# [Série d'exercices]
A - Recopiez fidèlement le passage du texte sur la démocratie qui va de "Eh bien, il" à "évolution est-elle réversible ?".
B - Répondez à ces questions sur le texte sur la démocratie :
(i) Quel référendum est donné comme exemple de déni du choix populaire ?
(ii) Au nom de quoi le respect des droits de l'homme et des libertés publiques est-il bafoué ?
(iii) Aux XIXe et XXe siècles, avec quoi la démocratie s'est-elle développée en synchronisation ?
C - Prolongez le texte sur la démocratie en reprenant après sa dernière phrase.

# [Texte extrait]
|---|

La délibération libre est viciée par le fait que les média sont très largement contrôlés par l’oligarchie. Le choix majoritaire est vicié par le poids des lobbies ou, parfois, le déni pur et simple du choix populaire, comme on l’a vu lors du référendum de 2005 sur l’Europe.
La reconnaissance des minorités se perd sous l’effet de la répression de plus en plus ouverte des rebelles, tandis que le respect des droits de l’homme et des libertés publiques est bafoué au nom des politiques anti-migratoires.
Or, si on veut trouver les mesures adaptées à l’enjeu écologique, il faut revitaliser ces principes. Par exemple, si l’on veut convaincre de la nécessité d’une baisse de la consommation matérielle, il faut un vrai débat démocratique pour exposer comment elle suppose une réduction des inégalités et l’épanouissement d’autres activités sociales.
Eh bien, il est tout à fait frappant que ce thème de la réduction drastique des inégalités ne parvienne pas à s’exprimer fortement dans l’espace de la délibération : c’est l’effet du contrôle des média, des intellectuels eux-mêmes oligarques qui refusent d’en débattre, des politiques qui détournent l’attention du public.
Cette évolution est-elle réversible ?
Oui, mais à la condition que notre société soit capable de penser la situation dans sa gravité historique. Il nous faut notamment surmonter une difficulté notable. La démocratie s’est développée aux XIXe et XXe siècle en synchronisation avec l’augmentation du niveau de vie et l’amélioration des conditions d’existence. La démocratie était en quelque sorte le marqueur du progrès – ce qui est assez logique, puisque c’est un régime politique qui favorise l’épanouissement des capacités de tous les citoyens.

|---|

# [Lignes de données]
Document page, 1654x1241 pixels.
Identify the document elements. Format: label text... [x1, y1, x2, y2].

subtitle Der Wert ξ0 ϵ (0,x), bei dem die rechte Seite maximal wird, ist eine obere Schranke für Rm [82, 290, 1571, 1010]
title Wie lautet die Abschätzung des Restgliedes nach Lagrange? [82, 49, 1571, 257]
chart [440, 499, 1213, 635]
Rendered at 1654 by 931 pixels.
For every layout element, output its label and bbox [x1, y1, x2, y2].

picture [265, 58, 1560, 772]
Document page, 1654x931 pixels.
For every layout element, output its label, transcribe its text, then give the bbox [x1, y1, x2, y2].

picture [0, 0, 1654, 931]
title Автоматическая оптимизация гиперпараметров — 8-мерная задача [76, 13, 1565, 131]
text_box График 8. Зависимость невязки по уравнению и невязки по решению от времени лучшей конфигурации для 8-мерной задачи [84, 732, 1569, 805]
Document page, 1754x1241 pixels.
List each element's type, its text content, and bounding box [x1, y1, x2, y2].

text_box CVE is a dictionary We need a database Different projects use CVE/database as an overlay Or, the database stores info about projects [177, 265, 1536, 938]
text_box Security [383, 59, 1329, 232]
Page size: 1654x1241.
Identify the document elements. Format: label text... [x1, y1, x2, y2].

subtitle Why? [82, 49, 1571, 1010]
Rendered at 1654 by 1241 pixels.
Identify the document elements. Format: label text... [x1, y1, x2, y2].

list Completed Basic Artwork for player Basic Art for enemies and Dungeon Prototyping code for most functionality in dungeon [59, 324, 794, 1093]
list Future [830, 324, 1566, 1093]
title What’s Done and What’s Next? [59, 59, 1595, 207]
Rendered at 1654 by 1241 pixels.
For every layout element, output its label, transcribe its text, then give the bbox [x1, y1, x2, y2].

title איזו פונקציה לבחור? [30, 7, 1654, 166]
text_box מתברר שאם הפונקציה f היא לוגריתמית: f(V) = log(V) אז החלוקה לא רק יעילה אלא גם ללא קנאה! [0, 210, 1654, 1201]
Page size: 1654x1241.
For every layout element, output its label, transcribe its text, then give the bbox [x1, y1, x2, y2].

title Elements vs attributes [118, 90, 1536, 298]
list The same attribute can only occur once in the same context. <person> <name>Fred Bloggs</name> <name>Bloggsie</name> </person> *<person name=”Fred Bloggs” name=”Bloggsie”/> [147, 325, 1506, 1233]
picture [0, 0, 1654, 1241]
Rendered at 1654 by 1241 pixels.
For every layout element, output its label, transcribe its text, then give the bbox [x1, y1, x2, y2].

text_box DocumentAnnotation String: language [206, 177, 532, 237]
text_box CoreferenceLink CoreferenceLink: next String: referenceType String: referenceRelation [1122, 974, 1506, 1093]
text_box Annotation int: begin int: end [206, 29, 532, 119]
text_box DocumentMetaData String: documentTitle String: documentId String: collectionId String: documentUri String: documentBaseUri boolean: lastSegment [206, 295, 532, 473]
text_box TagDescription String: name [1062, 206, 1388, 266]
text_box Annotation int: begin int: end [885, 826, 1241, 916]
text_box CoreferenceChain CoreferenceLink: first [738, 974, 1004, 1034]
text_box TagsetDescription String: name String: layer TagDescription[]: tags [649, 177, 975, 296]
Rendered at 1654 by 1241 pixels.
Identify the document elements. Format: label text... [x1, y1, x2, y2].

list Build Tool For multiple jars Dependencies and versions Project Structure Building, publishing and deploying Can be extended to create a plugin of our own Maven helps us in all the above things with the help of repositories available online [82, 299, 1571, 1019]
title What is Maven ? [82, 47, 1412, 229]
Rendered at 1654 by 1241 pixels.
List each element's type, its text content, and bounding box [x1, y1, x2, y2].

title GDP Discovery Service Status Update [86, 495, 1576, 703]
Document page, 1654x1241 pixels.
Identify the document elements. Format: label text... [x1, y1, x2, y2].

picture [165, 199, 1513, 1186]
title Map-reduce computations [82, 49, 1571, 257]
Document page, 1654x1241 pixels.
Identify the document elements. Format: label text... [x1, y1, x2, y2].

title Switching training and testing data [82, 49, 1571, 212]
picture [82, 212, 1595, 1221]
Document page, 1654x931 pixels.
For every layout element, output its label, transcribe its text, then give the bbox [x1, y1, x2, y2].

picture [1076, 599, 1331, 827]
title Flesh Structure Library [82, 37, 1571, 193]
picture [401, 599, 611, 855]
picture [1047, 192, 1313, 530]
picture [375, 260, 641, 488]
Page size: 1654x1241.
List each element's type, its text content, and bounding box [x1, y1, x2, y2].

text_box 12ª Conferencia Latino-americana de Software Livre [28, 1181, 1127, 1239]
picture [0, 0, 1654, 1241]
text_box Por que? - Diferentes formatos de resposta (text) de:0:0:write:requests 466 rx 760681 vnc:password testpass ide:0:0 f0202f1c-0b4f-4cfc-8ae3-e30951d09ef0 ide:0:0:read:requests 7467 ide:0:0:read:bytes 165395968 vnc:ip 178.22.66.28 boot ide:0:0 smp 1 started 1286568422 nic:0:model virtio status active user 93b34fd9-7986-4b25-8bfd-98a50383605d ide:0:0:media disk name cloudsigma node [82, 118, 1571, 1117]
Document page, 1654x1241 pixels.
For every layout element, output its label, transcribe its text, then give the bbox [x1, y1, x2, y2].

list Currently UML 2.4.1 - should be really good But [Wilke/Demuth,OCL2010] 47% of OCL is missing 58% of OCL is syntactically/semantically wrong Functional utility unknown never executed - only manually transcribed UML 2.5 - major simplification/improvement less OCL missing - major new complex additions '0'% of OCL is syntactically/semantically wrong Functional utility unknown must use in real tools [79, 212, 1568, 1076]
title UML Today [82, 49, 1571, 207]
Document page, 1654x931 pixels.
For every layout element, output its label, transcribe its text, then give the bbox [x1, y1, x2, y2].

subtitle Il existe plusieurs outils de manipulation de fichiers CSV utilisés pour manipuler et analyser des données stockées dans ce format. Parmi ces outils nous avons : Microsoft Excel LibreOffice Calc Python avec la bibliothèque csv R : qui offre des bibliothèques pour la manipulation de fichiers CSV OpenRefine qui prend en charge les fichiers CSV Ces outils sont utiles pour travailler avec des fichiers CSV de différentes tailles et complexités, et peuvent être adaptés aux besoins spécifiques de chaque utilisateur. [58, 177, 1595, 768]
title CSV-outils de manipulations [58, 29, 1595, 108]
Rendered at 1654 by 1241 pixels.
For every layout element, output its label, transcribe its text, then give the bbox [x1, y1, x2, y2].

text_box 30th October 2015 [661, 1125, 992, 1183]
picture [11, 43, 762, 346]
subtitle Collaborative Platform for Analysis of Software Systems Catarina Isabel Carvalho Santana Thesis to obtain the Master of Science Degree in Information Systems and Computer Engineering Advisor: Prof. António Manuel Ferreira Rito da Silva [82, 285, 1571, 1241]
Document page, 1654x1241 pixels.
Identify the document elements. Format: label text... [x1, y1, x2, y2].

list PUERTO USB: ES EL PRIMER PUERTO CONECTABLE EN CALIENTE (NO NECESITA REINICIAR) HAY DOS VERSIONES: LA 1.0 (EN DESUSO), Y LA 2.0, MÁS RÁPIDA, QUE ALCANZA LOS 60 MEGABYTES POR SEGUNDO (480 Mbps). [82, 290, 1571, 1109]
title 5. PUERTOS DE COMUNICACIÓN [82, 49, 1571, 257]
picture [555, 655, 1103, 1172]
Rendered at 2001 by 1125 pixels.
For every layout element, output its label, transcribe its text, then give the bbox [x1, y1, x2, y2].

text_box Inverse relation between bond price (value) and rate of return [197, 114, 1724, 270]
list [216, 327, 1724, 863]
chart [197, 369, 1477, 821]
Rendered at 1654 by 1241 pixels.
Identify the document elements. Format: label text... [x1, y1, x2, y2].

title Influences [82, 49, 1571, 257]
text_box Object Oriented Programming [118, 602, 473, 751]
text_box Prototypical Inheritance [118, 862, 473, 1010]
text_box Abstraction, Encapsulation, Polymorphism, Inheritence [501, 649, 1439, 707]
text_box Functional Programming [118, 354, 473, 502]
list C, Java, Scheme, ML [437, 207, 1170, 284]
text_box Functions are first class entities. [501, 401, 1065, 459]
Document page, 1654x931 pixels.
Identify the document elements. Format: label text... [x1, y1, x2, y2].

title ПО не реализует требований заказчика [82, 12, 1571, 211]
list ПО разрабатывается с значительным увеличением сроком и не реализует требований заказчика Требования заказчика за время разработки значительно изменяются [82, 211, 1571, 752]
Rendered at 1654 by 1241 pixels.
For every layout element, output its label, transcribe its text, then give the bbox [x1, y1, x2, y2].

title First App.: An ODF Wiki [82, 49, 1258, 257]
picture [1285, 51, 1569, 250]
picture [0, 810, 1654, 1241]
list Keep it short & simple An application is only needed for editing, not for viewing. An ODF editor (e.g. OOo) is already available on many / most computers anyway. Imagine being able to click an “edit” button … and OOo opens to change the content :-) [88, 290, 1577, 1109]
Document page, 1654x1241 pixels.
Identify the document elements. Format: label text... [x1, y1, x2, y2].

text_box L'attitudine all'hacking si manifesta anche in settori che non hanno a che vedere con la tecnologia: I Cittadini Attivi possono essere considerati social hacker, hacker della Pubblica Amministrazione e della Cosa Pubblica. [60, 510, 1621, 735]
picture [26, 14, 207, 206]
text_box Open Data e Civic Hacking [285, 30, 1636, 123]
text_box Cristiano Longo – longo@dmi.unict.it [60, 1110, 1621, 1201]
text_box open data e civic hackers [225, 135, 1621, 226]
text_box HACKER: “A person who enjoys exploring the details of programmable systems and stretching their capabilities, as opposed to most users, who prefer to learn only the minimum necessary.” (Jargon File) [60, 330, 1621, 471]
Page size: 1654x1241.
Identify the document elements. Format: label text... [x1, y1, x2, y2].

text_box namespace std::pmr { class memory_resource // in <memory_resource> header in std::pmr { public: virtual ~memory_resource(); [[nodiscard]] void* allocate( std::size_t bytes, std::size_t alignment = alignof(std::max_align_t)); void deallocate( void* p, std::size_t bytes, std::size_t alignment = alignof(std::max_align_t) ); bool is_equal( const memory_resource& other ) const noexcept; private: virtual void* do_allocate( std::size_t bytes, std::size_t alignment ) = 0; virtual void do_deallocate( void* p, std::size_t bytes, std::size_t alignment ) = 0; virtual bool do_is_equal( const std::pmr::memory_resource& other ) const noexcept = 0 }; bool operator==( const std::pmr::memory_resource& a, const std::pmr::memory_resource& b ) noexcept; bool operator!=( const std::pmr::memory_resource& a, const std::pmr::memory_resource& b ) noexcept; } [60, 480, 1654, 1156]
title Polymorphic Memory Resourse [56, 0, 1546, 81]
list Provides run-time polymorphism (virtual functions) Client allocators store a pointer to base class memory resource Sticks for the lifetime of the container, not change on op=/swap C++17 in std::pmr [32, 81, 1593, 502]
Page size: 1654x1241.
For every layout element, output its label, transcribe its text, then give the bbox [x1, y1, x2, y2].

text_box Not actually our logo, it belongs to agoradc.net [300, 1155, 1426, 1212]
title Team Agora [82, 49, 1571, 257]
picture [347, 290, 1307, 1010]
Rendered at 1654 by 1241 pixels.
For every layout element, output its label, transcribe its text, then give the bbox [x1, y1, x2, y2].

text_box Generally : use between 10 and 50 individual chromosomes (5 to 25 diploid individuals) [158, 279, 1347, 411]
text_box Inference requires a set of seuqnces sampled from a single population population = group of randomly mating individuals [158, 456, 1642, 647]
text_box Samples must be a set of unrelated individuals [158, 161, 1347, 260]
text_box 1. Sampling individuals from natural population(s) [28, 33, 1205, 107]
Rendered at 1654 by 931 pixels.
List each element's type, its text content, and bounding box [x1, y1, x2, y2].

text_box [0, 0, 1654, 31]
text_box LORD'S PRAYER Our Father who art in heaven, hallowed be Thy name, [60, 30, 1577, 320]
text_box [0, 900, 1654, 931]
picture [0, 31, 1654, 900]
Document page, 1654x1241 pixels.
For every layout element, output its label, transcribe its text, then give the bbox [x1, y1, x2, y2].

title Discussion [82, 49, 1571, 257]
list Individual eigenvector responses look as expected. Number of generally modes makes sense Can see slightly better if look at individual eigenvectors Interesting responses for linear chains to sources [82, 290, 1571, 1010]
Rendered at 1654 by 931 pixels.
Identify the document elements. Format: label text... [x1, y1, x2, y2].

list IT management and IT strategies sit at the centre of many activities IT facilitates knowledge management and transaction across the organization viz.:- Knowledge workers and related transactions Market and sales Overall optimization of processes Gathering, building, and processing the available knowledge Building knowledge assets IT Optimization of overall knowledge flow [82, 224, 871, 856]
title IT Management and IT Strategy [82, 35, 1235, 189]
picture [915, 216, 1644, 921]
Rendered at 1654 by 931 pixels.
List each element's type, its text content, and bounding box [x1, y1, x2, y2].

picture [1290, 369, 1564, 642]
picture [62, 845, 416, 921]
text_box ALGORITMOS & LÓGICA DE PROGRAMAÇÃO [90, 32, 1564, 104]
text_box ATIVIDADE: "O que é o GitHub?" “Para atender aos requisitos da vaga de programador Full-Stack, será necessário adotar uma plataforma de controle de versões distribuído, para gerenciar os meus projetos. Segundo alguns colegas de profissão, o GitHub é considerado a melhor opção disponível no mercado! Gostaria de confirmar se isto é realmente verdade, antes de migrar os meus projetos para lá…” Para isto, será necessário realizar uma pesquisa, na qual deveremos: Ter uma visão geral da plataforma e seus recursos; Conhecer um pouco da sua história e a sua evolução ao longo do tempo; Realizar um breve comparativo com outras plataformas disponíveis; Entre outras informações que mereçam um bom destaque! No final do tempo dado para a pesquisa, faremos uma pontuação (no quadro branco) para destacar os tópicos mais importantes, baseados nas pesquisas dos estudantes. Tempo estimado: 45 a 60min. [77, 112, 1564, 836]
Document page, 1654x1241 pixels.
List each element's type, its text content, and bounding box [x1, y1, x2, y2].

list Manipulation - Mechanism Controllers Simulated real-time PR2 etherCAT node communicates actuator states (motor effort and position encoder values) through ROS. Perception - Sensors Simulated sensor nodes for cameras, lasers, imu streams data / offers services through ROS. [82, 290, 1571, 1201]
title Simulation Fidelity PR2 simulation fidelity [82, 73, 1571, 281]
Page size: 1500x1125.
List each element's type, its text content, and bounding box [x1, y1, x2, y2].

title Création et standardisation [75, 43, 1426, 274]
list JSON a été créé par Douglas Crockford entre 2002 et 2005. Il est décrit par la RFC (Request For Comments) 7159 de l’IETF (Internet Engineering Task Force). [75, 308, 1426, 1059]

|---|

# [Corrigés]
A -
Eh bien, il est tout à fait frappant que ce thème de la réduction drastique des inégalités ne parvienne pas à s’exprimer fortement dans l’espace de la délibération : c’est l’effet du contrôle des média, des intellectuels eux-mêmes oligarques qui refusent d’en débattre, des politiques qui détournent l’attention du public.
Cette évolution est-elle réversible ?

B -
(i) Le référendum de 2005 sur l'Europe.
(ii) Au nom des politiques anti-migratoires.
(iii) Avec l'augmentation du niveau de vie et l'amélioration des conditions d'existence.

C -
Or, nous nous trouvons désormais dans une situation où il nous faut – et mieux vaudrait mieux que ce soit volontairement - réduire cette richesse matérielle. Autrement dit, disjoindre progrès de la démocratie et amélioration matérielle des conditions d’existence. Comment orienter l’être ensemble non-violent et coopératif – ce qu’est au fond la démocratie – vers le projet non pas d’avoir plus, mais d’éviter le pire, et aller vers un mieux-vivre en décalage complet avec la société de consommation dans laquelle nous baignons tous depuis notre enfance ?
Comment garder l’essentiel du progrès incontestable que l’humanité a connu depuis deux cents ans – la santé, la communication mondiale – tout en abandonnant l’obsession de la surconsommation et les satisfactions qui lui sont attachées ?
C’est une question de propositions politiques ?
Oui, en posant nettement que l’autre terme de l’alternative, c’est la crise écologique, ou, pour reprendre les termes de Jean- Pierre Dupuy [4], la catastrophe, ou ceux de Hans Jonas, la perspective apocalyptique. Une proposition politique qui consiste à dire qu’il faut faire des choix qui rompent avec nos habitudes pour éviter un mal beaucoup plus grand. C’est au fond le message essentiel de l’écologie politique. C’est aussi la question que devrait mettre en scène une presse libre. Et bien sûr, c’est un combat contre l’oligarchie, car celle-ci refuse de penser la sobriété, elle réfute donc la perspective apocalyptique.
Une des principales propositions de vos livres est qu’il faut échapper à l’emprise du modèle culturel valorisé par les classes dominantes – les riches – en réfléchissant sur les contre-propositions, les contre-valeurs ?
Oui. Un des instruments les plus puissants de la domination des classes dirigeantes est l’alimentation de la consommation ostentatoire, fondée sur le désir d’imiter les personnes mieux placées sur l’échelle sociale. De ce point de vue, la bataille est culturelle : il s’agit de casser le modèle dominant de prestige, de proposer d’autres rêves, d’autres signes de statut, d’autres symboliques de réussite.
Mais tout ceci doit se faire en tenant compte de cette urgence écologique… Comment mener, de front, ce combat pour l’amélioration du fonctionnement de la démocratie et la prise en compte de l’urgence ?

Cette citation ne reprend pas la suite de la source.